Although a championship game featuring two Cinderella teams hasn’t happened yet, Grimshaw’s model extrapolates that it would result in an 81 percent larger audience.

“Our research can’t answer definitively why Cinderella’s are more popular for fans, though it does prove they are,” said co-author Paul Sabin, a student in the integrated BS/MS statistics program. “By the time the tournament reaches the Final Four, most fans’ local teams have been eliminated. It’s plausible that interest for casual fans decreases as a result, but that Cinderella’s provide them the motivation to tune in and root for the little guy.”

The data included 24 teams and the viewership from 56 major television markets.
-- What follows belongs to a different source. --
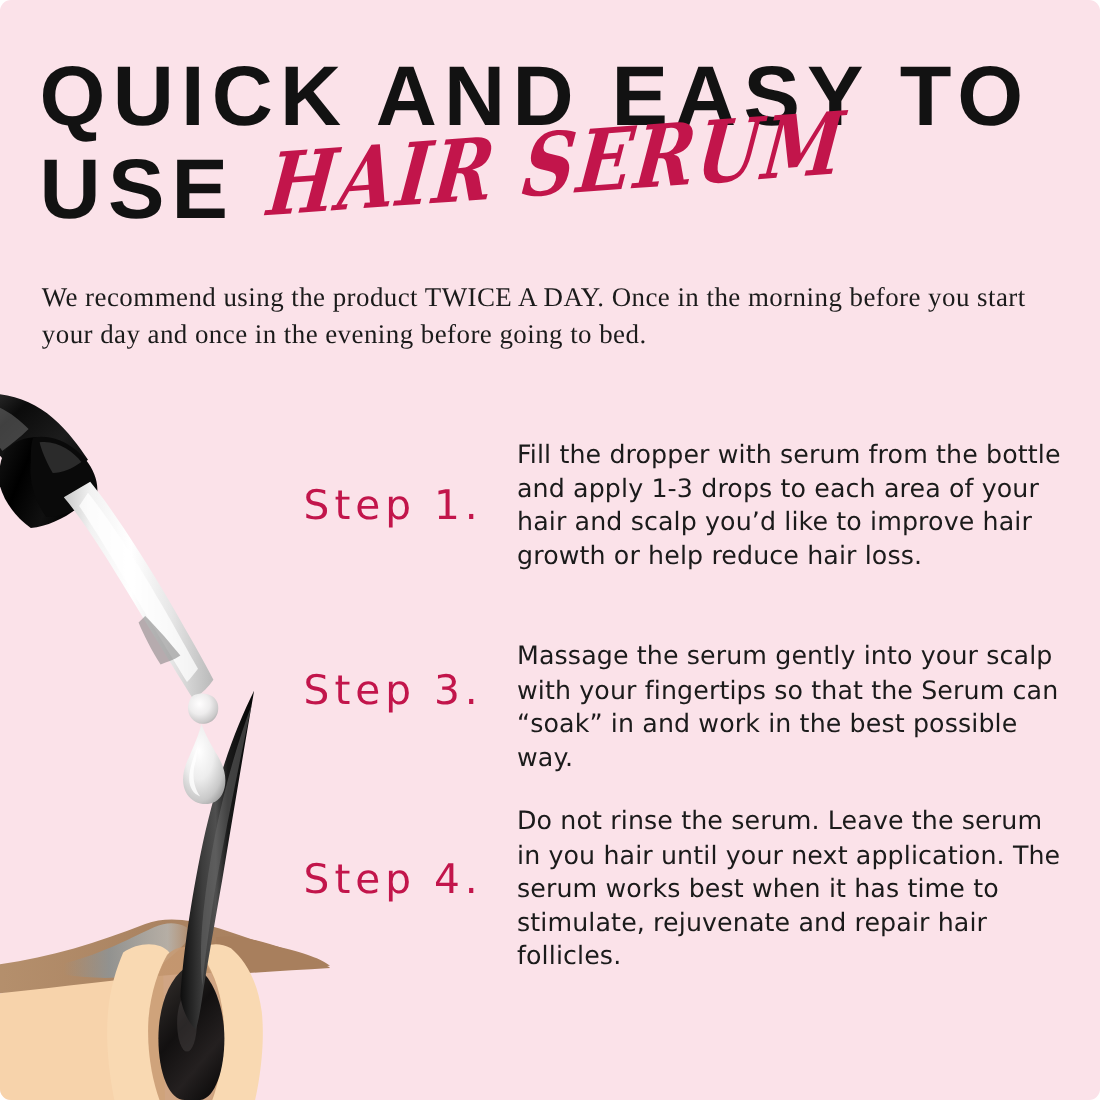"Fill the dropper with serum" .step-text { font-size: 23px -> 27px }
Although powerhouse schools like UCLA, Florida and Syracuse might hail from the largest TV markets, audiences tune in more to root for Butler, VCU, George Mason and other Cinderella teams that have won their way into the Final Four over the past decade.

Previous research using National Football League and European Premier League soccer data found three main reasons fans tune in: big-market teams, big-name stars and closely contested matches. Only the last of those three factors held up when it comes to the NCAA Tournament.

“Our paper was myth-busting to a certain degree because two of those three assumptions are wrong in college basketball,” said Grimshaw. “The top 10 teams in terms of national importance had no national effect on TV ratings, though they all had a strong local following.”

The statistical model built by Grimshaw, Sabin and BYU Broadcasting Director of Marketing Keith Willes allows for audience size prediction in different TV markets. This information could allow CBS to strategically target their advertising regionally.

“CBS didn’t pay $10.8 billion to acquire the rights to the NCAA basketball tournament because they love sports, they did it to make money,” said Grimshaw.